State how many lines in the listing below contain the word "Left", with no other words.
= = = = = = =
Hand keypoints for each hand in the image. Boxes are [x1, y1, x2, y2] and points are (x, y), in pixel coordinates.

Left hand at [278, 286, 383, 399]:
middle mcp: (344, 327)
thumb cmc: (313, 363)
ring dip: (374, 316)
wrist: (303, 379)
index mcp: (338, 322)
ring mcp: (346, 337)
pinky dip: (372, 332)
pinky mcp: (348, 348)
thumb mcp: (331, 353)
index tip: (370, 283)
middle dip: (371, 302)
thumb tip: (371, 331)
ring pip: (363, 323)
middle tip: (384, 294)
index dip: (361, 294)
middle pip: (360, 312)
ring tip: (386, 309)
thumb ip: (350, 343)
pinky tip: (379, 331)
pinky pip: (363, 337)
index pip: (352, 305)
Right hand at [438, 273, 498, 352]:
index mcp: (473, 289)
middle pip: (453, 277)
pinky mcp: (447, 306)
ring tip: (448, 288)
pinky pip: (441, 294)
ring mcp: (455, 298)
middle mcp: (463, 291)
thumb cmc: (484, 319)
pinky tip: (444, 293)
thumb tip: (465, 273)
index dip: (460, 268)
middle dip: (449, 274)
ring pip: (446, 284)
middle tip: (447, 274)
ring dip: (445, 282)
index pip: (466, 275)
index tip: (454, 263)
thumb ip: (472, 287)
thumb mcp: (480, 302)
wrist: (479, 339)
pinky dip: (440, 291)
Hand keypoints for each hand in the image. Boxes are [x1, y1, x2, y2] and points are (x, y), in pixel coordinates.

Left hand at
= = = = = = =
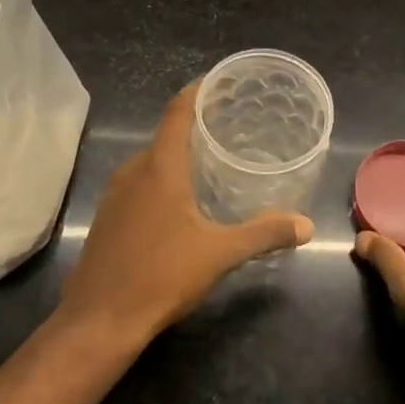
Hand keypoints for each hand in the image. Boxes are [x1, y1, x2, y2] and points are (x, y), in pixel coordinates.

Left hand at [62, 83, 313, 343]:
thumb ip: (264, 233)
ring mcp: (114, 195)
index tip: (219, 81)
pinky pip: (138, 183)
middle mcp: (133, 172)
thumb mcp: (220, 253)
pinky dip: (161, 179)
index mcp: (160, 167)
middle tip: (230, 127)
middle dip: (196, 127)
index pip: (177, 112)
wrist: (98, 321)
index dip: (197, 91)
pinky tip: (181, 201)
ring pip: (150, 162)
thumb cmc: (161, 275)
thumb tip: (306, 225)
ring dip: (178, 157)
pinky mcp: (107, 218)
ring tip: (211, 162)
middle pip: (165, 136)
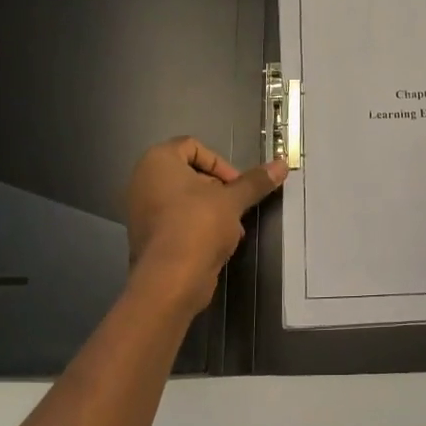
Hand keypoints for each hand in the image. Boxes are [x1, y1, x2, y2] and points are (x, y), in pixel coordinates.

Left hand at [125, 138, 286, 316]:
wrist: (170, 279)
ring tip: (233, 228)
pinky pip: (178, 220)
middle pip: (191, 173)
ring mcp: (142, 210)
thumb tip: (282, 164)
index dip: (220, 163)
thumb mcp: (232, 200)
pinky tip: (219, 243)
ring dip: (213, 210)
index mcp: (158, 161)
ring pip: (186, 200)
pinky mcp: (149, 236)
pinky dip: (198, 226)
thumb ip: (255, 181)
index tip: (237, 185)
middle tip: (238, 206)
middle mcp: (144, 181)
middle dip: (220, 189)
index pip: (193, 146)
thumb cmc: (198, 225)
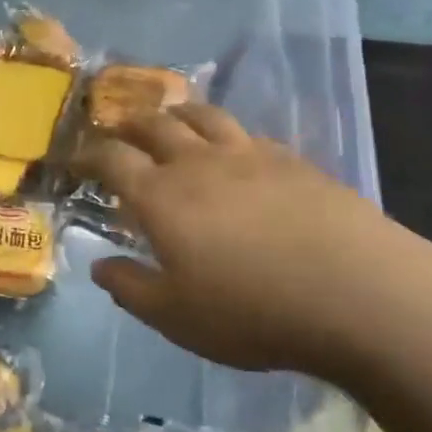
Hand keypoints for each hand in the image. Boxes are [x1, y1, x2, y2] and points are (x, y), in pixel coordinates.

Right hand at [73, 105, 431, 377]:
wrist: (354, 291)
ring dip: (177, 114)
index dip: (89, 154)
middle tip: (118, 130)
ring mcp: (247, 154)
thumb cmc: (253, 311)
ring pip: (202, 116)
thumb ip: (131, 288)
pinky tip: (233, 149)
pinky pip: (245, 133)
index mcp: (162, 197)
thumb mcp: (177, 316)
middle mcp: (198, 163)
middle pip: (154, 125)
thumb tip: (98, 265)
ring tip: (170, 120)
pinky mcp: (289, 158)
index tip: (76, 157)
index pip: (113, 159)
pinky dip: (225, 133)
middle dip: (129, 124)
= = = = = = =
# [Answer section]
4